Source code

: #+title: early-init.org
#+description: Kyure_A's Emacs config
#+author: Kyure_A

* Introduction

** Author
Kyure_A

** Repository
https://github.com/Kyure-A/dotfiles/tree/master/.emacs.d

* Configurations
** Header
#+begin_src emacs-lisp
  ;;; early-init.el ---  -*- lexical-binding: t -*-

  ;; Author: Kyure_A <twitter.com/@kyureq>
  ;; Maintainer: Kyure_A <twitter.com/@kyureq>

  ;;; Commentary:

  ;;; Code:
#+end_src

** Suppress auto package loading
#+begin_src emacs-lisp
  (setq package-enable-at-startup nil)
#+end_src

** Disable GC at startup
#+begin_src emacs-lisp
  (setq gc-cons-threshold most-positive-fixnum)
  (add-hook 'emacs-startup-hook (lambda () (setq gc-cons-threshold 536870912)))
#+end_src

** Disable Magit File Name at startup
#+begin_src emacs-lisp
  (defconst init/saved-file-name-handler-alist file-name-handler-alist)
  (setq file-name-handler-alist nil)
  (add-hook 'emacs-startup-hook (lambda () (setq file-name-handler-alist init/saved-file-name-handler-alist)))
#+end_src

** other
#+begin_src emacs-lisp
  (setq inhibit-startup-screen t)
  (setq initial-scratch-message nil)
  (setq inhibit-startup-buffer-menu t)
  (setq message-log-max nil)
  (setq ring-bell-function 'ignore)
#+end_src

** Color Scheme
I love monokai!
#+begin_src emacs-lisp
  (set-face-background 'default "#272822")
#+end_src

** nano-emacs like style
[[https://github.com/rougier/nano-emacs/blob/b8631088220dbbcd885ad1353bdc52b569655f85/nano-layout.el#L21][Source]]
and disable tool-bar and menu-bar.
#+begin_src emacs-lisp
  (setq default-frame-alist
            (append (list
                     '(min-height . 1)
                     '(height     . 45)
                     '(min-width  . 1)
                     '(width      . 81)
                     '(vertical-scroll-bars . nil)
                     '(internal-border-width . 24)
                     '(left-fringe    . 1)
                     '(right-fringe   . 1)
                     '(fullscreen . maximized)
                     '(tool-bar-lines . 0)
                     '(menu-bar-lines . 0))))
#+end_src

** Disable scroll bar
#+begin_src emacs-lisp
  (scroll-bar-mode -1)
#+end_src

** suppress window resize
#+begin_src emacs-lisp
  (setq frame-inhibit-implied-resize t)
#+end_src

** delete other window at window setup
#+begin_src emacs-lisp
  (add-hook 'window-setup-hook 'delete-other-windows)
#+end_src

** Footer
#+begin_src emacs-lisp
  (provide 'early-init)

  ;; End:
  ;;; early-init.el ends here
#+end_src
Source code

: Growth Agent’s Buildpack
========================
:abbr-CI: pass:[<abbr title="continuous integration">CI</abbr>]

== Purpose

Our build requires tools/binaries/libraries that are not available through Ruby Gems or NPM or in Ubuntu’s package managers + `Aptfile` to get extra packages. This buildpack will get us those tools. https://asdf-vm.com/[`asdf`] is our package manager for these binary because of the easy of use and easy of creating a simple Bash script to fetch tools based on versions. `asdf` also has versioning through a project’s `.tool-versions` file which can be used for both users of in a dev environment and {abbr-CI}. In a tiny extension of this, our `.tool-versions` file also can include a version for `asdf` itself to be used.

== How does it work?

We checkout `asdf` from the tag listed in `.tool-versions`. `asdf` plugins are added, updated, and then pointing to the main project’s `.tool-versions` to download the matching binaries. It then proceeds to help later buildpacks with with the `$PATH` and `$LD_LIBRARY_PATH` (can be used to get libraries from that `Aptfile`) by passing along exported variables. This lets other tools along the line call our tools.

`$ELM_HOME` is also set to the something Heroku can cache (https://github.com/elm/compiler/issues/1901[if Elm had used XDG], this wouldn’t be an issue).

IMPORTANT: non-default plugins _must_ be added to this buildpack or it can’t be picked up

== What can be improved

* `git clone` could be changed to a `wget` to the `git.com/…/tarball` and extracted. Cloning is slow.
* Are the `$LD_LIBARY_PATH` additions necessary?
§
*To-do item*. When the material above is given again, every line must match it exactly.

*Completed exercise*.
Source code

: #+title: early-init.org
#+description: Kyure_A's Emacs config
#+author: Kyure_A

* Introduction

** Author
Kyure_A

** Repository
https://github.com/Kyure-A/dotfiles/tree/master/.emacs.d

* Configurations
** Header
#+begin_src emacs-lisp
  ;;; early-init.el ---  -*- lexical-binding: t -*-

  ;; Author: Kyure_A <twitter.com/@kyureq>
  ;; Maintainer: Kyure_A <twitter.com/@kyureq>

  ;;; Commentary:

  ;;; Code:
#+end_src

** Suppress auto package loading
#+begin_src emacs-lisp
  (setq package-enable-at-startup nil)
#+end_src

** Disable GC at startup
#+begin_src emacs-lisp
  (setq gc-cons-threshold most-positive-fixnum)
  (add-hook 'emacs-startup-hook (lambda () (setq gc-cons-threshold 536870912)))
#+end_src

** Disable Magit File Name at startup
#+begin_src emacs-lisp
  (defconst init/saved-file-name-handler-alist file-name-handler-alist)
  (setq file-name-handler-alist nil)
  (add-hook 'emacs-startup-hook (lambda () (setq file-name-handler-alist init/saved-file-name-handler-alist)))
#+end_src

** other
#+begin_src emacs-lisp
  (setq inhibit-startup-screen t)
  (setq initial-scratch-message nil)
  (setq inhibit-startup-buffer-menu t)
  (setq message-log-max nil)
  (setq ring-bell-function 'ignore)
#+end_src

** Color Scheme
I love monokai!
#+begin_src emacs-lisp
  (set-face-background 'default "#272822")
#+end_src

** nano-emacs like style
[[https://github.com/rougier/nano-emacs/blob/b8631088220dbbcd885ad1353bdc52b569655f85/nano-layout.el#L21][Source]]
and disable tool-bar and menu-bar.
#+begin_src emacs-lisp
  (setq default-frame-alist
            (append (list
                     '(min-height . 1)
                     '(height     . 45)
                     '(min-width  . 1)
                     '(width      . 81)
                     '(vertical-scroll-bars . nil)
                     '(internal-border-width . 24)
                     '(left-fringe    . 1)
                     '(right-fringe   . 1)
                     '(fullscreen . maximized)
                     '(tool-bar-lines . 0)
                     '(menu-bar-lines . 0))))
#+end_src

** Disable scroll bar
#+begin_src emacs-lisp
  (scroll-bar-mode -1)
#+end_src

** suppress window resize
#+begin_src emacs-lisp
  (setq frame-inhibit-implied-resize t)
#+end_src

** delete other window at window setup
#+begin_src emacs-lisp
  (add-hook 'window-setup-hook 'delete-other-windows)
#+end_src

** Footer
#+begin_src emacs-lisp
  (provide 'early-init)

  ;; End:
  ;;; early-init.el ends here
#+end_src
Source code

: Growth Agent’s Buildpack
========================
:abbr-CI: pass:[<abbr title="continuous integration">CI</abbr>]

== Purpose

Our build requires tools/binaries/libraries that are not available through Ruby Gems or NPM or in Ubuntu’s package managers + `Aptfile` to get extra packages. This buildpack will get us those tools. https://asdf-vm.com/[`asdf`] is our package manager for these binary because of the easy of use and easy of creating a simple Bash script to fetch tools based on versions. `asdf` also has versioning through a project’s `.tool-versions` file which can be used for both users of in a dev environment and {abbr-CI}. In a tiny extension of this, our `.tool-versions` file also can include a version for `asdf` itself to be used.

== How does it work?

We checkout `asdf` from the tag listed in `.tool-versions`. `asdf` plugins are added, updated, and then pointing to the main project’s `.tool-versions` to download the matching binaries. It then proceeds to help later buildpacks with with the `$PATH` and `$LD_LIBRARY_PATH` (can be used to get libraries from that `Aptfile`) by passing along exported variables. This lets other tools along the line call our tools.

`$ELM_HOME` is also set to the something Heroku can cache (https://github.com/elm/compiler/issues/1901[if Elm had used XDG], this wouldn’t be an issue).

IMPORTANT: non-default plugins _must_ be added to this buildpack or it can’t be picked up

== What can be improved

* `git clone` could be changed to a `wget` to the `git.com/…/tarball` and extracted. Cloning is slow.
* Are the `$LD_LIBARY_PATH` additions necessary?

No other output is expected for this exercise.